10. "Sooner or Later (I Always Get My Man)" by Madonna
We're kicking this list off by going right for the fuckin' gullet, just like Barry O. did when he straight-up iced that bitch Osama Bin Laden. Dubya spent two years shy of a decade pursuing the leader of Al Qaeda in a fashion akin to Wile E. Coyote chasing The Roadrunner, Elmer Fudd hunting Bugs Bunny, and/or Sylvester The Cat repeatedly trying to scarf down Tweety Bird. When Obama finally plopped his ass down in the Oval Office's wheelie chair, Bin Laden was immediately on the fast-track to termination.
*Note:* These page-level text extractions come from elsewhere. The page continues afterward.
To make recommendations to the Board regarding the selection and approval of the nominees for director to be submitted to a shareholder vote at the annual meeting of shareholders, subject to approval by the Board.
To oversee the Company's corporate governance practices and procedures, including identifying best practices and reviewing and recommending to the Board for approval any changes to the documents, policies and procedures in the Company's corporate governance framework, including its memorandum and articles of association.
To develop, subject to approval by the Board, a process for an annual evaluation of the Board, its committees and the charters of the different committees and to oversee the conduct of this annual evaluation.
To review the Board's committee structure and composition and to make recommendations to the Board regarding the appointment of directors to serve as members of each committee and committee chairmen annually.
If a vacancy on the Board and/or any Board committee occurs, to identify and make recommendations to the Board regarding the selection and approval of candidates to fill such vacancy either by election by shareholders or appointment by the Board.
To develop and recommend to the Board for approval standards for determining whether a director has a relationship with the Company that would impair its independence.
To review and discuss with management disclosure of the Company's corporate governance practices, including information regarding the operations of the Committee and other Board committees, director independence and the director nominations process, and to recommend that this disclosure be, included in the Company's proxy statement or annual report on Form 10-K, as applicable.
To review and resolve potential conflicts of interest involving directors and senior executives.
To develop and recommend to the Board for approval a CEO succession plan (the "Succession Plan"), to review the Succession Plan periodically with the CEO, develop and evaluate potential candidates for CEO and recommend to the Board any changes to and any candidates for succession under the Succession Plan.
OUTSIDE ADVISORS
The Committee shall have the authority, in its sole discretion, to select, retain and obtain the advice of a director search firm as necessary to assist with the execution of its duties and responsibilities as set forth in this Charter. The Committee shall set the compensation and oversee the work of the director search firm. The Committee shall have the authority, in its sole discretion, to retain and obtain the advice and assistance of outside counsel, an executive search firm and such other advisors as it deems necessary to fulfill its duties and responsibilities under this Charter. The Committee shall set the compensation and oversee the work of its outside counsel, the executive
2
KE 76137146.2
9. "Got Your Money" by Ol' Dirty Bastard feat. Kelis
Maybe the Commander in Chief could convince his First Lady to perform Kelis's fly-girl chorus? We also hear Joe Biden can sing in a falsetto of Klaus Nomi proportions. Regardless of accompaniment, this classic ODB banger could be dually dedicated to the bank-bailout-funding American taxpayer and The People's Republic of China.
8. "Could We Start Again, Please?" from the Jesus Christ Superstar OST.
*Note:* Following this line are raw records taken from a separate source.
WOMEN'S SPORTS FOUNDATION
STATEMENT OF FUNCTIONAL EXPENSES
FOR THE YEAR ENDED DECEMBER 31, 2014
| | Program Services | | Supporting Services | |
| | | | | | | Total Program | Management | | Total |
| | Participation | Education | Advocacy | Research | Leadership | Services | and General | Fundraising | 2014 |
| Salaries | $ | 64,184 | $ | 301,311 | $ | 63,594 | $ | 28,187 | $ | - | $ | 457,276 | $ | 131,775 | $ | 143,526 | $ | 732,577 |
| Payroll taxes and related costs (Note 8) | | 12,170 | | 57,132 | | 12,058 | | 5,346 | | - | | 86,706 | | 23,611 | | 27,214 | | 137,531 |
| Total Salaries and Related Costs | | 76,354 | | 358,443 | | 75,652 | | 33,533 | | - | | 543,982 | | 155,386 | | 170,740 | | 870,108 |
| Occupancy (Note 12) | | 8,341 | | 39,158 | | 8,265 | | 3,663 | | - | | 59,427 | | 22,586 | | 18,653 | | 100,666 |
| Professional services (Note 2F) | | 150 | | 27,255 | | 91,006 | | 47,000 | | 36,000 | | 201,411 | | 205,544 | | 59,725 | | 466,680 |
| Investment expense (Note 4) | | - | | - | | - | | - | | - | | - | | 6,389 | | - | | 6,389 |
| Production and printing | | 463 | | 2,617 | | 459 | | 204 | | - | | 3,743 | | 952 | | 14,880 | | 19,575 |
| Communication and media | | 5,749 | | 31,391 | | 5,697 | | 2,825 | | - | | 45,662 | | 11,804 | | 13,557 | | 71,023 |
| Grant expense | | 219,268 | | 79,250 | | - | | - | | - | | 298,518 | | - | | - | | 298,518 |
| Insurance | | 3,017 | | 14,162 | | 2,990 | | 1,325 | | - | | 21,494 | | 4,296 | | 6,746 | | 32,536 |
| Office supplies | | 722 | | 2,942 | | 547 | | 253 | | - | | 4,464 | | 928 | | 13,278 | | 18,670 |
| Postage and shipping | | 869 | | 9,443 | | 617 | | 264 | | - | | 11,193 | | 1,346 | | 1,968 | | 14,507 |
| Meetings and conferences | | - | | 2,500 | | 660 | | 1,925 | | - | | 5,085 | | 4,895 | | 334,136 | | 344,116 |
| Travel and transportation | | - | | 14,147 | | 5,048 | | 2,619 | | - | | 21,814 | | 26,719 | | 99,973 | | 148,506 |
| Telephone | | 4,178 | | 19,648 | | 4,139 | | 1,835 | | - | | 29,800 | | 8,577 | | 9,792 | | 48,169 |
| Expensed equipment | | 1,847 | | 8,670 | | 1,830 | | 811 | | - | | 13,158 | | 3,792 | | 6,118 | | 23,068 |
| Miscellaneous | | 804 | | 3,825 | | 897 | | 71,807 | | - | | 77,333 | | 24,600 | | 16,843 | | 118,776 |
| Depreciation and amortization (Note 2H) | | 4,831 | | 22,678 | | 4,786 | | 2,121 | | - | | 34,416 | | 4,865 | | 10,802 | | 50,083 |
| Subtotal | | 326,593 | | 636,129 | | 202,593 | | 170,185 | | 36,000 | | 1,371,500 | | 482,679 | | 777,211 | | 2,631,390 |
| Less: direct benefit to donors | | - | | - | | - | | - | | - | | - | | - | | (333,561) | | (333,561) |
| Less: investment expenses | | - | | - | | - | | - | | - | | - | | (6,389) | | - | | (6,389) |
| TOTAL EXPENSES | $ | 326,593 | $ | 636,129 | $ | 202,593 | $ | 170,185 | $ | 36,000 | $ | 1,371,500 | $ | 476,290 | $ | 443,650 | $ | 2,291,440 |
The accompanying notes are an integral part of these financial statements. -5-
Do you remember what the beginning of Obama's presidency was like? Pillow talk, long walks, feeding each other little morsels from our own plate ... You know that if Barack can remind the public of his President-elect Honeymoon to end all President-elect Honeymoons, the panties will be droppin' again in no time.
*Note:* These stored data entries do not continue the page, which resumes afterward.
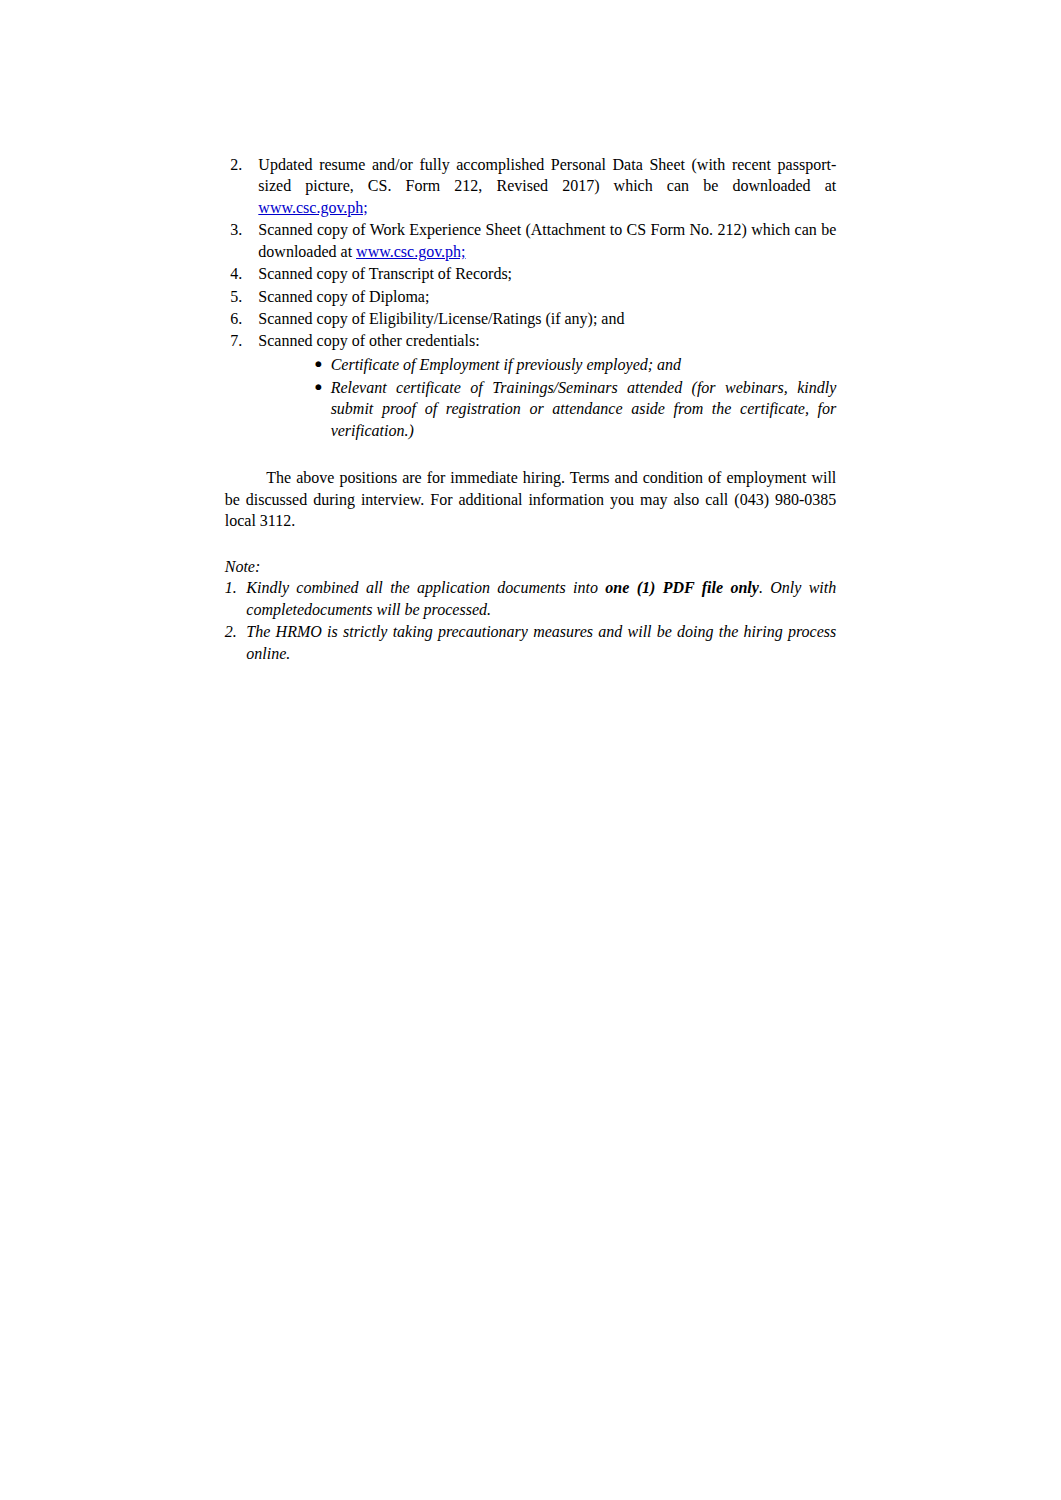2. Updated resume and/or fully accomplished Personal Data Sheet (with recent passport-sized picture, CS. Form 212, Revised 2017) which can be downloaded at www.csc.gov.ph;
3. Scanned copy of Work Experience Sheet (Attachment to CS Form No. 212) which can be downloaded at www.csc.gov.ph;
4. Scanned copy of Transcript of Records;
5. Scanned copy of Diploma;
6. Scanned copy of Eligibility/License/Ratings (if any); and
7. Scanned copy of other credentials:
● Certificate of Employment if previously employed; and
● Relevant certificate of Trainings/Seminars attended (for webinars, kindly submit proof of registration or attendance aside from the certificate, for verification.)
The above positions are for immediate hiring. Terms and condition of employment will be discussed during interview. For additional information you may also call (043) 980-0385 local 3112.
Note:
1. Kindly combined all the application documents into one (1) PDF file only. Only with completedocuments will be processed.
2. The HRMO is strictly taking precautionary measures and will be doing the hiring process online.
7. "Give Me Just A Little More Time" by Chairmen of the Board
Or maybe instead of looking back, The POTUS should set his (and the electorate's) sights on the future. Look, we know The First Black President is easy to mistake for the archetypal (and, uh, fucking racist) Magical Negro from films like The Green Mile and The Legend of Badger Vance, but, holy shit, no amount of magic - black or otherwise - can undo eight years of Cheney and Rumsfeld's attempt to establish a Brotherhood of Evil Mutants.
6. "In The Navy" by The Village People
Until he repealed the policy back in September, the Military's "Don't Ask, Don't Tell" approach to homosexual servicemen (and women) was one of Obama's most glaringly unfulfilled campaign promises. Now that the deed is done and DADT has been destroyed, might we suggest Mr. President put on a lil' drag-stravaganza to really hammer the message home? Can you imagine his cabinet all done up like The Village People? Do you want to?